Saved data entries:
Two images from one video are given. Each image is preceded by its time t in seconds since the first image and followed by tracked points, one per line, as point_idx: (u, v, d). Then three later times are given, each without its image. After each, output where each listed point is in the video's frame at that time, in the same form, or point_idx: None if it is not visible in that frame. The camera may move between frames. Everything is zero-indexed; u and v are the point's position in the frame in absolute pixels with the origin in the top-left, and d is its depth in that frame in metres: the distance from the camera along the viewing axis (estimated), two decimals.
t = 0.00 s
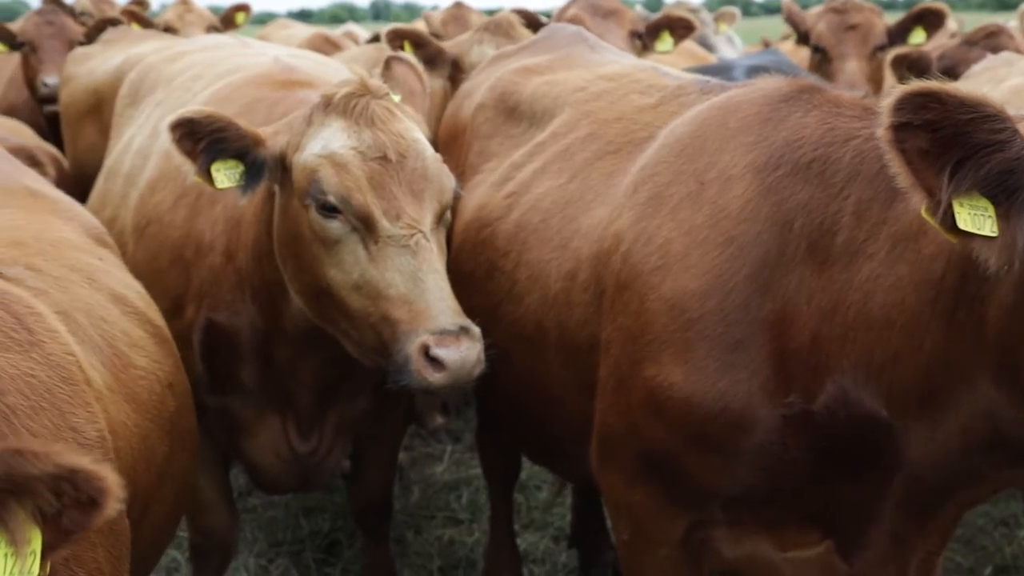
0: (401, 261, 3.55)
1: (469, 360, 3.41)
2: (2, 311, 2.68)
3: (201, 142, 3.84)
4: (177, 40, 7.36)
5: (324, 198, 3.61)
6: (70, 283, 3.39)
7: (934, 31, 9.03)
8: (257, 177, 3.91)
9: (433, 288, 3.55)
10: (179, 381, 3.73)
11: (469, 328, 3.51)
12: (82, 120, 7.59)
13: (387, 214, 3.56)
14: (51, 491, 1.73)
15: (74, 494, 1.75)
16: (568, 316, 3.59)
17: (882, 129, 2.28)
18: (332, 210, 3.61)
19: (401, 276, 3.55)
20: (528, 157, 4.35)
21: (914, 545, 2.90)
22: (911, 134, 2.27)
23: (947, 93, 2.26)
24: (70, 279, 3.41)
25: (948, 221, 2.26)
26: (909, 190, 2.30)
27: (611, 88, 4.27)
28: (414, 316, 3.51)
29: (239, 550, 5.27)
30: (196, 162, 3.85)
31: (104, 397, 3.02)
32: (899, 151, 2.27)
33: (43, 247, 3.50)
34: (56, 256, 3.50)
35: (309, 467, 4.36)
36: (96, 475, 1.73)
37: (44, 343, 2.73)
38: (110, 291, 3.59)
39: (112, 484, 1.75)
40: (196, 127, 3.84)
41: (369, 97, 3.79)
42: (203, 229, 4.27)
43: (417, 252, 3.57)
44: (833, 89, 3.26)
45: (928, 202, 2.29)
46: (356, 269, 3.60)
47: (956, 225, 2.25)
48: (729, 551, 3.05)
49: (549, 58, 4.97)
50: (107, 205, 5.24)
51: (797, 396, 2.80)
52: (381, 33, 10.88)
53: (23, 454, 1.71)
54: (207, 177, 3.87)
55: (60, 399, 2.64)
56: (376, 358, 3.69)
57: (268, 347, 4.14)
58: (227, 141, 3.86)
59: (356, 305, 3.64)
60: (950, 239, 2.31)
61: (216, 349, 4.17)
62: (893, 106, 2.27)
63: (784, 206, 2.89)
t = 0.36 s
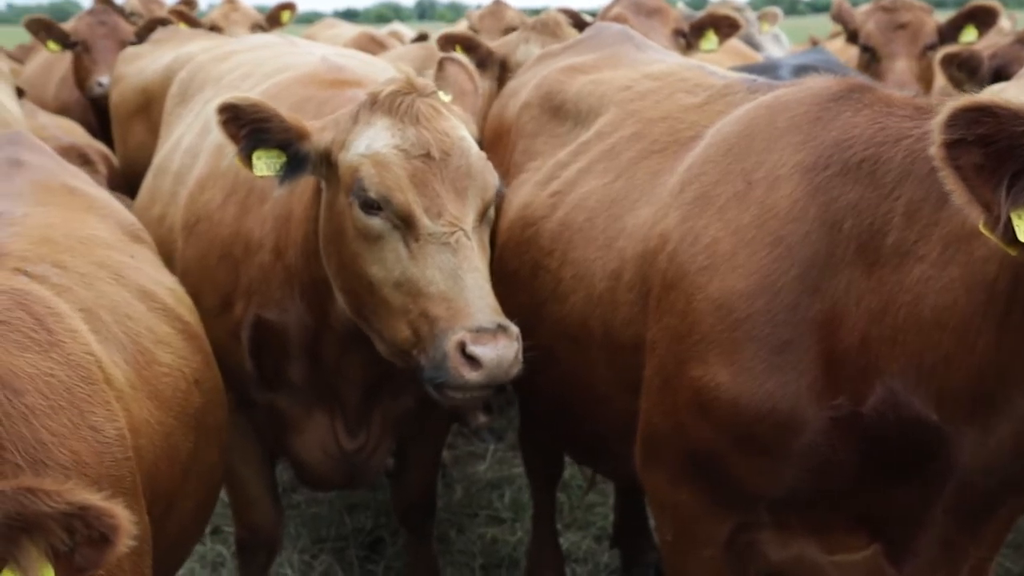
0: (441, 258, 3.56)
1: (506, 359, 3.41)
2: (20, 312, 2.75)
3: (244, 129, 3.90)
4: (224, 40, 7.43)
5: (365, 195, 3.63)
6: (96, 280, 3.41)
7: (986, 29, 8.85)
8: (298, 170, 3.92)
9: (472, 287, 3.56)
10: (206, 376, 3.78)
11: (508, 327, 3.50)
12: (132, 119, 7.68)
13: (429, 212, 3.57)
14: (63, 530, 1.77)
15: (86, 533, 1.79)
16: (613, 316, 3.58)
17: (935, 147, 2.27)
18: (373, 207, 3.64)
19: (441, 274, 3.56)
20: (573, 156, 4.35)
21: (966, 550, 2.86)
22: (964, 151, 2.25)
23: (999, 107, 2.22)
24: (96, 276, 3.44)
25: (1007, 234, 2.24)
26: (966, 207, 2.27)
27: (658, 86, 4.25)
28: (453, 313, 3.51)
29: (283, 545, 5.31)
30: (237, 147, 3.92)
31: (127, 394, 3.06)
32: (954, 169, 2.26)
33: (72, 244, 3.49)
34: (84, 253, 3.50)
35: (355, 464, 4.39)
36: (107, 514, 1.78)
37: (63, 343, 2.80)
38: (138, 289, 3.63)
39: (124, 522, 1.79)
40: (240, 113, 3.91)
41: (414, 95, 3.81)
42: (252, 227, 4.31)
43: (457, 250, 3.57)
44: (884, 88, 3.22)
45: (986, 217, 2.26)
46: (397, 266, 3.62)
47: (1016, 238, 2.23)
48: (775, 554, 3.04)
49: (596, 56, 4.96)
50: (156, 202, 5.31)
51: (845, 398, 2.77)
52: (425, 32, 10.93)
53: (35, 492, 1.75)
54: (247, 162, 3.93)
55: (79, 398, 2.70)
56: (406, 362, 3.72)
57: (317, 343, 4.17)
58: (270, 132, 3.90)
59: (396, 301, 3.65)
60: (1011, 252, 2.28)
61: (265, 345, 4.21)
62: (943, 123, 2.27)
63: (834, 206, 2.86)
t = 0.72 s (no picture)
0: (454, 262, 3.55)
1: (503, 365, 3.36)
2: (52, 308, 2.81)
3: (279, 134, 3.94)
4: (265, 40, 7.47)
5: (385, 193, 3.66)
6: (128, 278, 3.43)
7: None
8: (334, 170, 3.97)
9: (480, 292, 3.52)
10: (236, 374, 3.80)
11: (511, 333, 3.46)
12: (174, 118, 7.75)
13: (445, 214, 3.56)
14: (125, 483, 1.91)
15: (147, 485, 1.93)
16: (653, 316, 3.57)
17: (964, 156, 2.25)
18: (392, 207, 3.66)
19: (452, 277, 3.55)
20: (612, 155, 4.33)
21: (1013, 556, 2.82)
22: (995, 160, 2.23)
23: None
24: (128, 274, 3.46)
25: None
26: (998, 216, 2.23)
27: (698, 85, 4.23)
28: (457, 317, 3.52)
29: (320, 543, 5.33)
30: (274, 152, 3.96)
31: (158, 391, 3.08)
32: (984, 178, 2.24)
33: (105, 242, 3.51)
34: (116, 251, 3.52)
35: (395, 462, 4.40)
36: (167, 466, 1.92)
37: (94, 338, 2.84)
38: (170, 287, 3.65)
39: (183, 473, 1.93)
40: (274, 118, 3.96)
41: (446, 97, 3.82)
42: (293, 226, 4.34)
43: (469, 254, 3.55)
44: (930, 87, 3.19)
45: (1018, 225, 2.22)
46: (412, 266, 3.64)
47: None
48: (816, 558, 3.01)
49: (635, 56, 4.95)
50: (198, 202, 5.35)
51: (889, 402, 2.74)
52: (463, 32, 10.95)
53: (96, 448, 1.90)
54: (284, 166, 3.96)
55: (114, 391, 2.74)
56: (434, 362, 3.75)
57: (358, 341, 4.18)
58: (304, 135, 3.95)
59: (411, 302, 3.68)
60: None
61: (304, 345, 4.23)
62: (972, 132, 2.25)
63: (878, 208, 2.83)
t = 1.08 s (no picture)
0: (484, 255, 3.56)
1: (527, 358, 3.34)
2: (108, 305, 2.86)
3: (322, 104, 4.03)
4: (312, 40, 7.53)
5: (420, 185, 3.70)
6: (176, 278, 3.46)
7: None
8: (368, 154, 4.07)
9: (507, 285, 3.52)
10: (282, 372, 3.85)
11: (537, 328, 3.45)
12: (221, 118, 7.84)
13: (478, 208, 3.58)
14: (210, 442, 2.17)
15: (231, 441, 2.19)
16: (698, 317, 3.56)
17: (981, 159, 2.31)
18: (426, 198, 3.70)
19: (481, 270, 3.55)
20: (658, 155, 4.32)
21: None
22: (1011, 163, 2.30)
23: None
24: (176, 274, 3.50)
25: None
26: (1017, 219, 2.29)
27: (746, 85, 4.21)
28: (484, 310, 3.51)
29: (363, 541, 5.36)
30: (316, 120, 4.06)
31: (208, 387, 3.11)
32: (1003, 180, 2.30)
33: (152, 243, 3.55)
34: (162, 251, 3.56)
35: (439, 461, 4.41)
36: (247, 422, 2.16)
37: (148, 336, 2.88)
38: (216, 287, 3.69)
39: (263, 429, 2.18)
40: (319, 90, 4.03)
41: (486, 92, 3.85)
42: (340, 225, 4.37)
43: (499, 248, 3.56)
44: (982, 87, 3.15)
45: None
46: (444, 259, 3.65)
47: None
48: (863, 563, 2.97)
49: (682, 55, 4.93)
50: (246, 201, 5.41)
51: (936, 406, 2.71)
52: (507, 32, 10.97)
53: (180, 410, 2.14)
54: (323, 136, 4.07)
55: (169, 387, 2.78)
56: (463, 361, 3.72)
57: (403, 340, 4.21)
58: (344, 113, 4.03)
59: (442, 294, 3.67)
60: None
61: (351, 343, 4.27)
62: (989, 135, 2.31)
63: (928, 209, 2.80)
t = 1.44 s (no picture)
0: (509, 261, 3.58)
1: (543, 368, 3.35)
2: (166, 301, 2.89)
3: (361, 136, 4.04)
4: (358, 40, 7.57)
5: (451, 188, 3.74)
6: (224, 278, 3.50)
7: None
8: (416, 169, 4.08)
9: (529, 293, 3.54)
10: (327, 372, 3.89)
11: (556, 337, 3.47)
12: (268, 118, 7.91)
13: (506, 212, 3.60)
14: (320, 413, 2.32)
15: (341, 412, 2.35)
16: (742, 318, 3.54)
17: (978, 176, 2.33)
18: (456, 201, 3.74)
19: (506, 275, 3.58)
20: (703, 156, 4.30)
21: None
22: (1008, 178, 2.32)
23: None
24: (224, 275, 3.53)
25: None
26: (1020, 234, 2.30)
27: (792, 85, 4.17)
28: (505, 316, 3.55)
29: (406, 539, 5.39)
30: (359, 154, 4.06)
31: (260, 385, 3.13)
32: (1002, 195, 2.32)
33: (199, 244, 3.59)
34: (210, 252, 3.59)
35: (482, 461, 4.42)
36: (356, 394, 2.34)
37: (205, 332, 2.89)
38: (264, 287, 3.72)
39: (371, 400, 2.35)
40: (354, 122, 4.03)
41: (522, 95, 3.86)
42: (384, 225, 4.40)
43: (524, 253, 3.57)
44: None
45: None
46: (473, 262, 3.69)
47: None
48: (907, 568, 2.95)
49: (727, 55, 4.91)
50: (292, 200, 5.46)
51: (983, 411, 2.66)
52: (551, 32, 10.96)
53: (293, 383, 2.30)
54: (369, 168, 4.07)
55: (226, 382, 2.80)
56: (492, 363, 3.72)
57: (446, 340, 4.22)
58: (384, 135, 4.04)
59: (471, 298, 3.73)
60: None
61: (394, 341, 4.30)
62: (985, 152, 2.33)
63: (975, 211, 2.75)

• Assignment: Give back exactly the lines from the first line of the data through the line with "5: (365, 195, 3.63)", pictures excluded.

• Response to the exercise:
Two images from one video are given. Each image is preceded by its time t in seconds since the first image and followed by tracked points, one per line, as point_idx: (u, v, d). Then three later times are given, each without its image. After each, output where each listed point is in the video's frame at that time, in the same form, or point_idx: None if it is not visible in that frame. The camera may move between frames. Everything is zero-indexed; u and v are the point's position in the frame in absolute pixels with the origin in the top-left, and d is its depth in that frame in metres: the distance from the camera along the viewing axis (estimated), two decimals.
t = 0.00 s
0: (401, 261, 3.55)
1: (469, 360, 3.41)
2: (2, 311, 2.68)
3: (201, 142, 3.84)
4: (177, 40, 7.36)
5: (324, 198, 3.61)
6: (70, 283, 3.39)
7: (934, 31, 9.03)
8: (257, 177, 3.91)
9: (433, 288, 3.55)
10: (179, 381, 3.73)
11: (469, 328, 3.51)
12: (82, 120, 7.59)
13: (387, 214, 3.56)
14: (51, 491, 1.73)
15: (74, 494, 1.75)
16: (568, 316, 3.59)
17: (882, 129, 2.28)
18: (332, 210, 3.61)
19: (401, 276, 3.55)
20: (528, 157, 4.35)
21: (914, 545, 2.90)
22: (911, 134, 2.27)
23: (947, 93, 2.26)
24: (70, 279, 3.41)
25: (948, 221, 2.26)
26: (909, 190, 2.30)
27: (611, 88, 4.27)
28: (414, 316, 3.51)
29: (239, 550, 5.27)
30: (196, 162, 3.85)
31: (104, 397, 3.02)
32: (899, 151, 2.27)
33: (43, 247, 3.50)
34: (56, 256, 3.50)
35: (309, 467, 4.36)
36: (96, 475, 1.73)
37: (44, 343, 2.73)
38: (110, 291, 3.59)
39: (112, 484, 1.75)
40: (196, 127, 3.84)
41: (369, 97, 3.79)
42: (203, 229, 4.27)
43: (417, 252, 3.57)
44: (833, 89, 3.26)
45: (928, 202, 2.29)
46: (356, 269, 3.60)
47: (956, 225, 2.25)
48: (729, 551, 3.05)
49: (549, 58, 4.97)
50: (107, 205, 5.24)
51: (797, 396, 2.80)
52: (381, 33, 10.88)
53: (23, 454, 1.71)
54: (207, 177, 3.87)
55: (60, 399, 2.64)
56: (376, 358, 3.69)
57: (268, 347, 4.14)
58: (227, 141, 3.86)
59: (356, 305, 3.64)
60: (950, 239, 2.31)
61: (216, 349, 4.17)
62: (893, 106, 2.27)
63: (784, 206, 2.89)
t = 0.36 s
0: (441, 258, 3.56)
1: (506, 359, 3.41)
2: (20, 312, 2.75)
3: (244, 129, 3.90)
4: (224, 40, 7.43)
5: (365, 195, 3.63)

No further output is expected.